Former Denver Broncos running back C.J. Anderson is now the head football coach at Benicia High School in California. Anderson was part of Denver’s Super Bowl 50 championship team, and he sees many parallels to this year’s 11-2 squad.
Believe it or not, Anderson told The Denver Post’s Sean Keeler that the 2025 Broncos are “probably better” than the 2015 team was on offense. Peyton Manning quarterbacked the 2015 Broncos, but that team’s offense wasn’t the ‘Star Wars’ unit of the preceding three years.
The model Sean Payton has put in place this year has Super Bowl 50 alumni thinking back to the team’s last World Championship squad, and Anderson is the latest to draw the comparison.
“They take care of the football. They move the ball. They’re scoring,” Anderson told Keeler. “They’re converting third downs. They play great on defense. That was our formula to winning the Super Bowl. And that’s the same thing from them now.”
Media Disrespect? Check
Feb 7, 2016; Santa Clara, CA, USA; Denver Broncos quarterback Peyton Manning (18) hoists the Vince Lombardi Trophy after beat the Carolina Panthers in Super Bowl 50 at Levi’s Stadium. | Matthew Emmons-Imagn Images
Anderson also pointed to the national press’s relative disrespect for the 2025 Broncos. Back in 2015, he and his teammates heard similar things throughout the season, especially concerns about Manning’s age.
Yet, the 2015 Broncos won the No. 1 playoff seed in the AFC, beat the Pittsburgh Steelers and New England Patriots in the playoffs, advanced to the Super Bowl as underdogs, and vanquished Cam Newton and the Carolina Panthers rather convincingly (24-10).
Enter the Packers
One of the turning-point games of the 2015 season was Week 8 vs. the Green Bay Packers. The Broncos hosted Aaron Rodgers and company, and absolutely manhandled them 29-10.
More than a decade later, the Packers are on their way back to Mile High, this time for a Week 15 showdown with the Bo Nix-led Broncos. Anderson views this week’s tilt with the Packers as a “big, big game.”
Adding to the uncanny similarities to the 2015 season, the Super Bowl this year will be played at Levi’s Stadium in Santa Clara, CA, where the Broncos hoisted the Lombardi Trophy, and then-GM John Elway proclaimed, “This one’s for Pat!”
If the 2025 Broncos are able to go the distance and even make it to the Super Bowl to compete at Levi’s Stadium, it will feel like we’re living in the Twilight Zone. But Stranger Things have happened, and it is the NFL.
Fuel For the Fire
History has a way of repeating itself. Despite being 11-2 and in possession of the No. 1 playoff seed, the Broncos aren’t viewed nationally as a top two or three team. Some media power rankings even have them as low as 10th, with seven-loss teams like the Kansas City Chiefs ahead of the Broncos.

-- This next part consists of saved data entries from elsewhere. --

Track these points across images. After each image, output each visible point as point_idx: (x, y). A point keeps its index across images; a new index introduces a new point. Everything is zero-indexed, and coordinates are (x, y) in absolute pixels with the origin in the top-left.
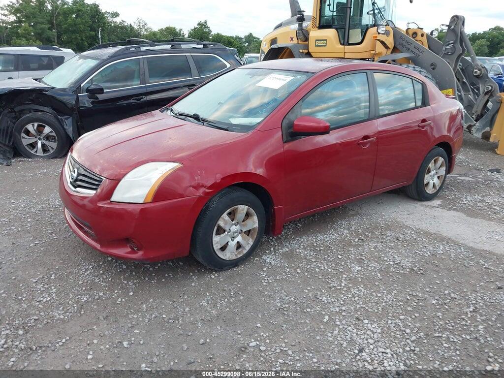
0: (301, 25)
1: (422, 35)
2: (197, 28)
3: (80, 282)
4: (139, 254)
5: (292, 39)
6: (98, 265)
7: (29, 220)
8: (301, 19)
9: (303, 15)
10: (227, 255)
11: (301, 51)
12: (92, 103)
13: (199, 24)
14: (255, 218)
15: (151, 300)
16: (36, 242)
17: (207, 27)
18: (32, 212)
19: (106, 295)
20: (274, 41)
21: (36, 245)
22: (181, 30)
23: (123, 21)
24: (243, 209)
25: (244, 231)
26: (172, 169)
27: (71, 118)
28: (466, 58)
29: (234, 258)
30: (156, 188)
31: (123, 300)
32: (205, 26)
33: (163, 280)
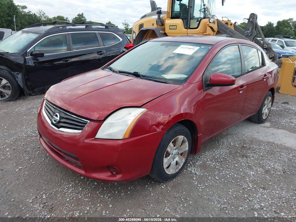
0: (159, 16)
1: (231, 24)
2: (77, 17)
3: (68, 200)
4: (118, 177)
5: (153, 25)
6: (76, 184)
7: (8, 149)
8: (159, 13)
9: (161, 10)
10: (171, 171)
11: (161, 32)
12: (34, 63)
13: (78, 15)
14: (187, 144)
15: (128, 210)
16: (20, 168)
17: (84, 17)
18: (7, 143)
19: (91, 209)
20: (141, 26)
21: (20, 170)
22: (67, 18)
23: (30, 12)
24: (181, 138)
25: (180, 153)
26: (142, 113)
27: (21, 73)
28: (257, 38)
29: (174, 172)
30: (132, 127)
31: (107, 212)
32: (82, 16)
33: (129, 192)
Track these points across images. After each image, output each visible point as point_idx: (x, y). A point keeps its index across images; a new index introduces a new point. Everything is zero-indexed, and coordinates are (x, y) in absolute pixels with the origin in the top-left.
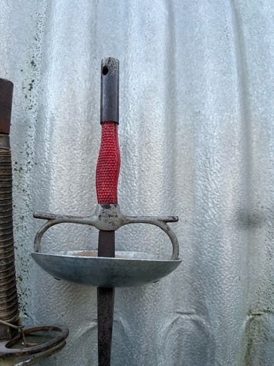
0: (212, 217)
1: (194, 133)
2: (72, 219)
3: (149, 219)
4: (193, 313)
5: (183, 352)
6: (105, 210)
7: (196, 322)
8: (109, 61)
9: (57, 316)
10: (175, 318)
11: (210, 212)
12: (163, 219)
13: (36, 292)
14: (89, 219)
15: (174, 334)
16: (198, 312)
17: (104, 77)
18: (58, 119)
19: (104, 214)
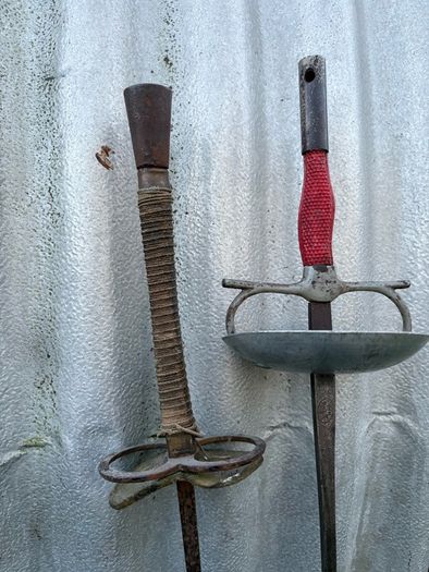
0: (423, 283)
1: (394, 165)
2: (274, 288)
3: (373, 285)
4: (394, 413)
5: (378, 465)
6: (321, 274)
7: (398, 425)
8: (316, 61)
9: (231, 423)
10: (372, 420)
11: (419, 277)
12: (392, 285)
13: (198, 393)
14: (298, 288)
15: (370, 441)
16: (401, 411)
17: (308, 85)
18: (221, 147)
19: (320, 280)
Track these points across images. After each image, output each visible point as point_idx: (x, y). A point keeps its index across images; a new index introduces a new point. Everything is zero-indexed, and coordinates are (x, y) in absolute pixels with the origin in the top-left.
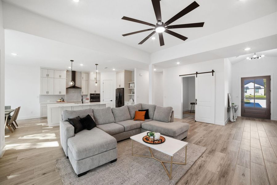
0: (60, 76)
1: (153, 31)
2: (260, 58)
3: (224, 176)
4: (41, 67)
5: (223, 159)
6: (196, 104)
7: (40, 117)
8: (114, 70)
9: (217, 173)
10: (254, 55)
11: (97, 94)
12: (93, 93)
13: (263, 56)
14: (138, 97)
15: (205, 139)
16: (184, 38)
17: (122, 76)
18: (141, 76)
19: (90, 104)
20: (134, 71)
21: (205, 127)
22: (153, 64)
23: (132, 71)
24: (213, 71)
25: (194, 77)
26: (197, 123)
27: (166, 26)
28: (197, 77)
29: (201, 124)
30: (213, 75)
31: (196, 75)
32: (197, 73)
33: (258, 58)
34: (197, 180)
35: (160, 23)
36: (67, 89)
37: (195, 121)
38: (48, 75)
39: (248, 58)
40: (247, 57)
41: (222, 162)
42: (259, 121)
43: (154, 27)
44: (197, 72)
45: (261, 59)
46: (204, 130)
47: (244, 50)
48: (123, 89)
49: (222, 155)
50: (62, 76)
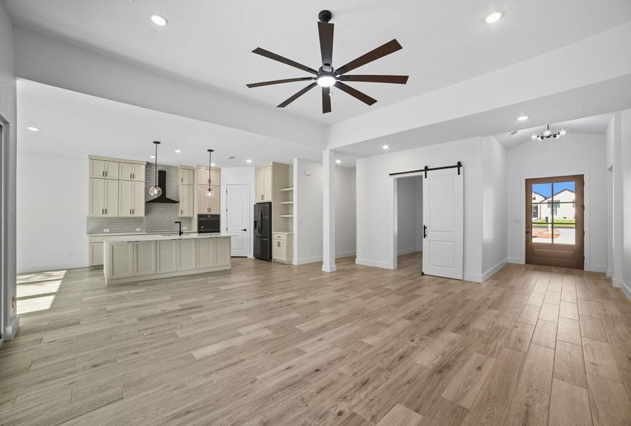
0: (132, 176)
1: (313, 81)
2: (558, 136)
3: (440, 372)
4: (89, 156)
5: (453, 343)
6: (425, 236)
7: (88, 266)
8: (249, 161)
9: (431, 367)
10: (545, 130)
11: (212, 216)
12: (205, 212)
13: (563, 133)
14: (300, 222)
15: (432, 308)
16: (370, 101)
17: (267, 175)
18: (309, 175)
19: (196, 236)
20: (292, 165)
21: (440, 286)
22: (331, 150)
23: (288, 165)
24: (459, 165)
25: (421, 176)
26: (424, 277)
27: (338, 76)
28: (426, 177)
29: (433, 280)
30: (459, 174)
31: (424, 172)
32: (426, 169)
33: (555, 137)
34: (388, 379)
35: (327, 69)
36: (147, 203)
37: (423, 274)
38: (105, 174)
39: (534, 137)
40: (532, 135)
41: (447, 350)
42: (560, 273)
43: (315, 76)
44: (426, 167)
45: (560, 138)
46: (435, 291)
47: (516, 119)
48: (270, 203)
49: (453, 336)
50: (136, 176)
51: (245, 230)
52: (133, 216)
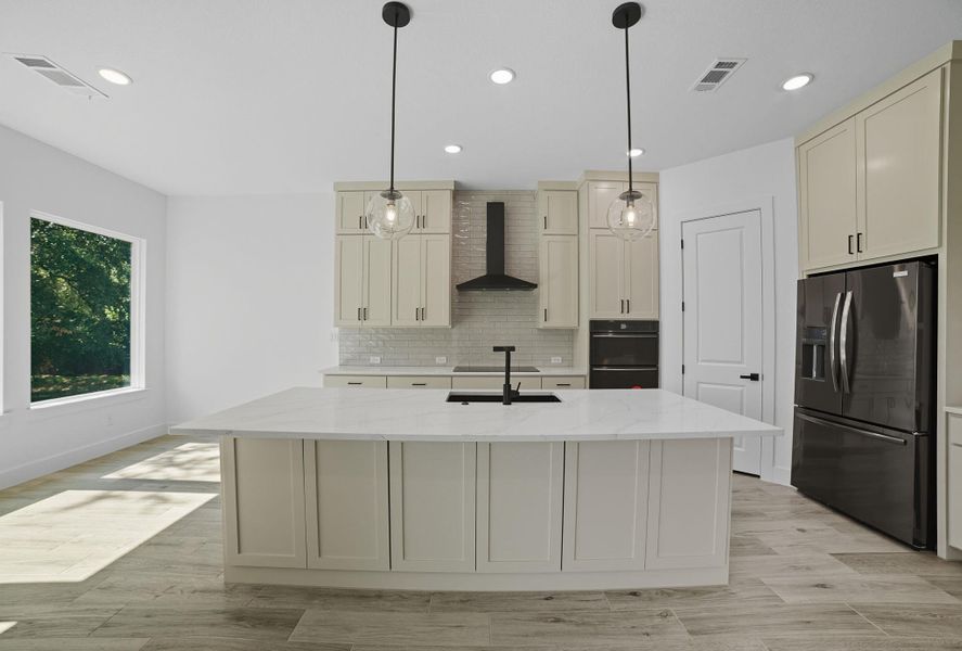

As farcical as that is, the reality is, the Broncos aren’t blowing out all opponents — with the exception of the Cincinnati Bengals and Dallas Cowboys. Although the Broncos have won 10 straight, most of them have been one-score games, including last week’s victory over the Las Vegas Raiders, though the box score in that one makes it look a lot closer than it was.
The Broncos keep winning, even though it isn’t always pretty, but the national press is entirely unconvinced in this team’s outlook. Let them hate. Let the Broncos continue to fly under the radar.
It’s just more fuel for the fire. This week’s game against the Packers presents the Broncos with the opportunity to tie the 2012 squad’s 11-game winning streak.
At 9-3-1, Green Bay is playing great ball. But this is the same team that tied with the Cowboys, whom the Broncos absolutely decimated in Week 8 in all phases.
The Packers are highly motivated this week, with the Chicago Bears at 9-4 and the Detroit Lions at 8-5. The NFC North crown is still up for grabs, and the Packers need a win to maintain their position atop the division.
Meanwhile, the Broncos have a two-game lead over the 9-4 Los Angeles Chargers in the AFC West, a team that refuses to go quietly into that good night as the Chiefs have done. This isn’t exactly a must-win game for the Broncos, relative to the division, but if they want to maintain their edge in the tiebreaker over the 11-2 New England Patriots, they’ll need to prevail.
We’ll see how it shakes out. As the 2025 season marches down the stretch, Broncos Country might be treated to even more reminders of the 2015 team.
However, there’s only one way the 2025 Broncos can put themselves in the same conversation as the Super Bowl 50 champs. Best not to count those chicks before they’ve hatched, though.